Autor: Sean Thompson, presidente y director de operaciones de NAVEX

Fuente: Forbes

Una cultura corporativa positiva es una de las ventajas competitivas más importantes que puede tener una empresa. Una cultura sólida no solo promueve un mejor desempeño y compromiso de los empleados, sino que también sienta las bases para un programa de cumplimiento más sólido, un pilar clave para un negocio saludable y bien administrado.

Por el contrario, las consecuencias de una mala cultura empresarial son una reserva limitada de los mejores talentos y la falta de cumplimiento de las directrices, leyes y reglamentos de la empresa y las normas sociales, lo que aumenta el riesgo empresarial general. Sin embargo, tan solo el 12 % de las organizaciones sienten que están impulsando la “cultura correcta”, una que promueve la comunicación, la inclusión, la capacitación frecuente y altos valores comerciales.

La cultura corporativa es, por lo tanto, una excelente indicación de la solidez del programa de riesgo y cumplimiento de una empresa. Y, a medida que se mejoren ciertos aspectos de la cultura (como la ética), se producirá un menor riesgo y un cumplimiento más estricto. Para tener éxito en esta progresión, las organizaciones deben construir conscientemente el tipo de cultura corporativa que genera cumplimiento.

Aquí hay tres estrategias de alto valor para comenzar a construir una cultura positiva que reduzca el riesgo y ayude a lograr el cumplimiento:

Identificar los elementos de la cultura que son importantes para el riesgo y el cumplimiento.

Los líderes deben identificar qué elementos de su cultura corporativa son los más importantes para ellos y luego asegurarse de que estos elementos se implementen y practiquen en toda la organización. Este es un primer paso natural, ya que sienta las bases de lo que define una cultura fuerte: sus valores.

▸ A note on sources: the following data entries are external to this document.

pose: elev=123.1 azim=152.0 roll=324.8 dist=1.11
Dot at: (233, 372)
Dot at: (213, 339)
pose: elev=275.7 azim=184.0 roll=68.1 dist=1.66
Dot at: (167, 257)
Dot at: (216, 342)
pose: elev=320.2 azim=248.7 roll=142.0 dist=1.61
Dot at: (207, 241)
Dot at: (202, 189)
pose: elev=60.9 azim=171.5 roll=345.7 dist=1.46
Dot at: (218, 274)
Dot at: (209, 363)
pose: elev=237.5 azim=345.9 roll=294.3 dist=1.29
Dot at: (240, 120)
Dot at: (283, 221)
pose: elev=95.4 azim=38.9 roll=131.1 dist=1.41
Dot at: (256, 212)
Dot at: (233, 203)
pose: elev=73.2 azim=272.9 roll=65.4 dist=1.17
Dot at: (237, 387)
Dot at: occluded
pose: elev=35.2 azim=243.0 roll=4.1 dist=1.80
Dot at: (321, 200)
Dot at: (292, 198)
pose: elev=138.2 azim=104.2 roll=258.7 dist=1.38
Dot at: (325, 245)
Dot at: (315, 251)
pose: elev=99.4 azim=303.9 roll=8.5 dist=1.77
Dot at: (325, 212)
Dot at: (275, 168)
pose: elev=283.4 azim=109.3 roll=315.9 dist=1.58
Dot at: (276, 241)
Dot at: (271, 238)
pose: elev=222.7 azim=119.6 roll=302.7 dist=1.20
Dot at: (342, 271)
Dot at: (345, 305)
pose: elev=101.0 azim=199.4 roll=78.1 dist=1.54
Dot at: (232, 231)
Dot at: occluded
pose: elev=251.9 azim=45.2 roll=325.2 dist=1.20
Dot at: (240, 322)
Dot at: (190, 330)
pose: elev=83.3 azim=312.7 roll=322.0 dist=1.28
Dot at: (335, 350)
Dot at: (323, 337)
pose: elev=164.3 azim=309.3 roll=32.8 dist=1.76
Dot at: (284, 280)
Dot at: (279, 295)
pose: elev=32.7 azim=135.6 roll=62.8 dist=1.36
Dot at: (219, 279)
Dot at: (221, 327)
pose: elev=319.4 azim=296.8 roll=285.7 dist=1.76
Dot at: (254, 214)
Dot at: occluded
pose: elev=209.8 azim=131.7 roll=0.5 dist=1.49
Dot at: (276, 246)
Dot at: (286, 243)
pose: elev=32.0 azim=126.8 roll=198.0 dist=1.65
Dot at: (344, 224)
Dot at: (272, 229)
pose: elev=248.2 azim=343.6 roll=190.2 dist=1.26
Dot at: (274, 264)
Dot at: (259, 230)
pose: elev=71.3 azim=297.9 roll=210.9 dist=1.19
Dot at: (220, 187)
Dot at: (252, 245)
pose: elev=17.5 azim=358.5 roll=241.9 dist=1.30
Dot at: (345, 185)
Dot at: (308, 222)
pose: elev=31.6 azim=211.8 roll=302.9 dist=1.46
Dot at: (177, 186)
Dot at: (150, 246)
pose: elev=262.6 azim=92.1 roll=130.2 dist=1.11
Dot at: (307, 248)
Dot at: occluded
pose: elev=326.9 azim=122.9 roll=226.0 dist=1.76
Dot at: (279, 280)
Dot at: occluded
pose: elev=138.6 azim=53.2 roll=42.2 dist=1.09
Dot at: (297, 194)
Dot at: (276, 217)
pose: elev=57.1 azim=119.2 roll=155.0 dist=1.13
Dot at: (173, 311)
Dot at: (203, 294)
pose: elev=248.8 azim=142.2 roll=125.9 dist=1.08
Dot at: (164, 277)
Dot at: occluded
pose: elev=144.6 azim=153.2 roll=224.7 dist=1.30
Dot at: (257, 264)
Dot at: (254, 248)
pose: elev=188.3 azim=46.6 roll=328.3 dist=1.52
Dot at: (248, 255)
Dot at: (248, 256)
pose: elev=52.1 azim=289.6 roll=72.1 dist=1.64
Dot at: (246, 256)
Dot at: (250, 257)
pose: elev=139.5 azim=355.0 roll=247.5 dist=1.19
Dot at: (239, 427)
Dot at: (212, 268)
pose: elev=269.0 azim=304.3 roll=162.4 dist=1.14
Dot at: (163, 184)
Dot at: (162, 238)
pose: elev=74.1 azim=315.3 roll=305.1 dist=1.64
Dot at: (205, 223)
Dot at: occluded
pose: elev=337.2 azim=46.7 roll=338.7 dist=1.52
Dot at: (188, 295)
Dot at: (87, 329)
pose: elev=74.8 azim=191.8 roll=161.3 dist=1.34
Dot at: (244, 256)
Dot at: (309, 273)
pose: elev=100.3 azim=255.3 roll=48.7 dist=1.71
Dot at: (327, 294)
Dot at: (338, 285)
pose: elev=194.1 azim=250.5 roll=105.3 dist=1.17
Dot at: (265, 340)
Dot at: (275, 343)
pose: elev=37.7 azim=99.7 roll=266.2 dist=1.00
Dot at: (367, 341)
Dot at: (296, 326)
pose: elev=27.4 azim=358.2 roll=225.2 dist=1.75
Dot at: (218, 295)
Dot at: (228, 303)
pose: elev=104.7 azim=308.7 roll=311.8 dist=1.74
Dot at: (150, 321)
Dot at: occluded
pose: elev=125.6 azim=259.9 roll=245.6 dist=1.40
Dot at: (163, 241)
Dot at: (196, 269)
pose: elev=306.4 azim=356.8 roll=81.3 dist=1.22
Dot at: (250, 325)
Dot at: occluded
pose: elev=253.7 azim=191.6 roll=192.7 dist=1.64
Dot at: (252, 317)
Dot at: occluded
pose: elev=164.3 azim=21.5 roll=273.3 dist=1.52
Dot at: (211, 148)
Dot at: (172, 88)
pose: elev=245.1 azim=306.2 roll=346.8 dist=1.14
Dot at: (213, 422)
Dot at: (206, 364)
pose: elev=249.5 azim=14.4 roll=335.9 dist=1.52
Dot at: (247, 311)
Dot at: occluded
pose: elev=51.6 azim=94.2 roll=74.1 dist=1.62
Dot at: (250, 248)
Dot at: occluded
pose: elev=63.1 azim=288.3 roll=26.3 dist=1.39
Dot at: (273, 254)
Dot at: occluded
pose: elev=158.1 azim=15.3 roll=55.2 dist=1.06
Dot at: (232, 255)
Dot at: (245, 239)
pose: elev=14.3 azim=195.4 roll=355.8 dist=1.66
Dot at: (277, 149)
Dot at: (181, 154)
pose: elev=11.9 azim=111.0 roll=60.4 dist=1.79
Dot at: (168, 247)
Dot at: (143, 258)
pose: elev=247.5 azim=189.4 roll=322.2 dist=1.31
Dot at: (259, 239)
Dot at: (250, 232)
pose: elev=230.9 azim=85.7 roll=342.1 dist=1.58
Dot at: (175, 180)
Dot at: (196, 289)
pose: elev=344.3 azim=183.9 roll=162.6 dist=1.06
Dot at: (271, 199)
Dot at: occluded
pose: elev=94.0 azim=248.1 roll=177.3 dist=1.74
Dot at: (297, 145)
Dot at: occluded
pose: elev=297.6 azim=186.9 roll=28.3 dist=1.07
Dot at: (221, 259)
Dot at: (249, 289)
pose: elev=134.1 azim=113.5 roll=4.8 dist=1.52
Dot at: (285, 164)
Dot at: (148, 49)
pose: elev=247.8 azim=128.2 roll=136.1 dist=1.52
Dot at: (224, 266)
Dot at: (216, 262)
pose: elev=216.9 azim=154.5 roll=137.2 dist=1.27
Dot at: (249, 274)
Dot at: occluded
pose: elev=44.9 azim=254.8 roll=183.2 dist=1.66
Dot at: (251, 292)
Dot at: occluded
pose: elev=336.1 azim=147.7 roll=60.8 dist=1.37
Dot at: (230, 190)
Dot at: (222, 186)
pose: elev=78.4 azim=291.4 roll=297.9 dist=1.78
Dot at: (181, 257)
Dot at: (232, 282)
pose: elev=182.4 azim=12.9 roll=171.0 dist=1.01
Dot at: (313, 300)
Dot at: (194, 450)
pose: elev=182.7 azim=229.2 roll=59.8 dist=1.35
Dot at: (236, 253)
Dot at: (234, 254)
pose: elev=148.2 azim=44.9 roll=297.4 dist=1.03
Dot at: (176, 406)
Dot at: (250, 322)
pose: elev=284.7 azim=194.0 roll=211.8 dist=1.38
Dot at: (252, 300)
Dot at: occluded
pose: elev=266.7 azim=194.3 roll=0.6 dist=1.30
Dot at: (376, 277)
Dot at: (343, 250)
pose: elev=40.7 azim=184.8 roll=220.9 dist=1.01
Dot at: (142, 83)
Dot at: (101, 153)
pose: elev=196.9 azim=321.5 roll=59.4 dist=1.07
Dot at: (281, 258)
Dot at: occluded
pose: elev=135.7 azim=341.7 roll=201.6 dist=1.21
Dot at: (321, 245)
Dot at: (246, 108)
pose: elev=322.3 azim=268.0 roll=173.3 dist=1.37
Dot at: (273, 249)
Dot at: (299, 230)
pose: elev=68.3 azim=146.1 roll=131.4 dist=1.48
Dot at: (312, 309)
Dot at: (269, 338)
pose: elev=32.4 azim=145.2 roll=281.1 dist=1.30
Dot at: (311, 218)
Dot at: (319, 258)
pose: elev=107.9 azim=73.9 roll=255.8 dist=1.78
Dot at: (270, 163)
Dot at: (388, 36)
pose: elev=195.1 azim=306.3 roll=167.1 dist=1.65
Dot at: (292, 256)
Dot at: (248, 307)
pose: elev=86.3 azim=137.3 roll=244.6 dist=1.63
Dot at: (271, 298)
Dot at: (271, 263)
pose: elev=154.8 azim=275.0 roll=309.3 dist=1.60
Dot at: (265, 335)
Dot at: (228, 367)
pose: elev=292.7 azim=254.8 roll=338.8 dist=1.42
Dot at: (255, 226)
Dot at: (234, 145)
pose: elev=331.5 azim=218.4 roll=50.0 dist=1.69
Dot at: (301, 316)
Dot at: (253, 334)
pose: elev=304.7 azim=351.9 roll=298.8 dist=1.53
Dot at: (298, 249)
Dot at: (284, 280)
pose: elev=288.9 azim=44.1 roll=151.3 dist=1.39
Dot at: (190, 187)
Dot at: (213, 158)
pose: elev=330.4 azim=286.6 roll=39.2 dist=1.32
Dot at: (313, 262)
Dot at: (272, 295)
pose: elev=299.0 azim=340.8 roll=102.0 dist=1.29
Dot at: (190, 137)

Cuando estos valores se comparten explícitamente y se entienden bien, impulsan los comportamientos esperados dentro de la organización. Por ejemplo, si actuar con integridad es un valor central, es importante que los empleados entiendan lo que eso significa, qué comportamientos se recompensan y cuáles no se toleran. Construir una fuerte cultura de denuncia en la que los empleados se sientan empoderados y cómodos al hablar en contra de la mala conducta también reforzará la cultura de la empresa. Los programas de denuncia más fuertes son aquellos que son transparentes, no actúan con impunidad y en los que los empleados se sienten obligados a hablar internamente contra las irregularidades.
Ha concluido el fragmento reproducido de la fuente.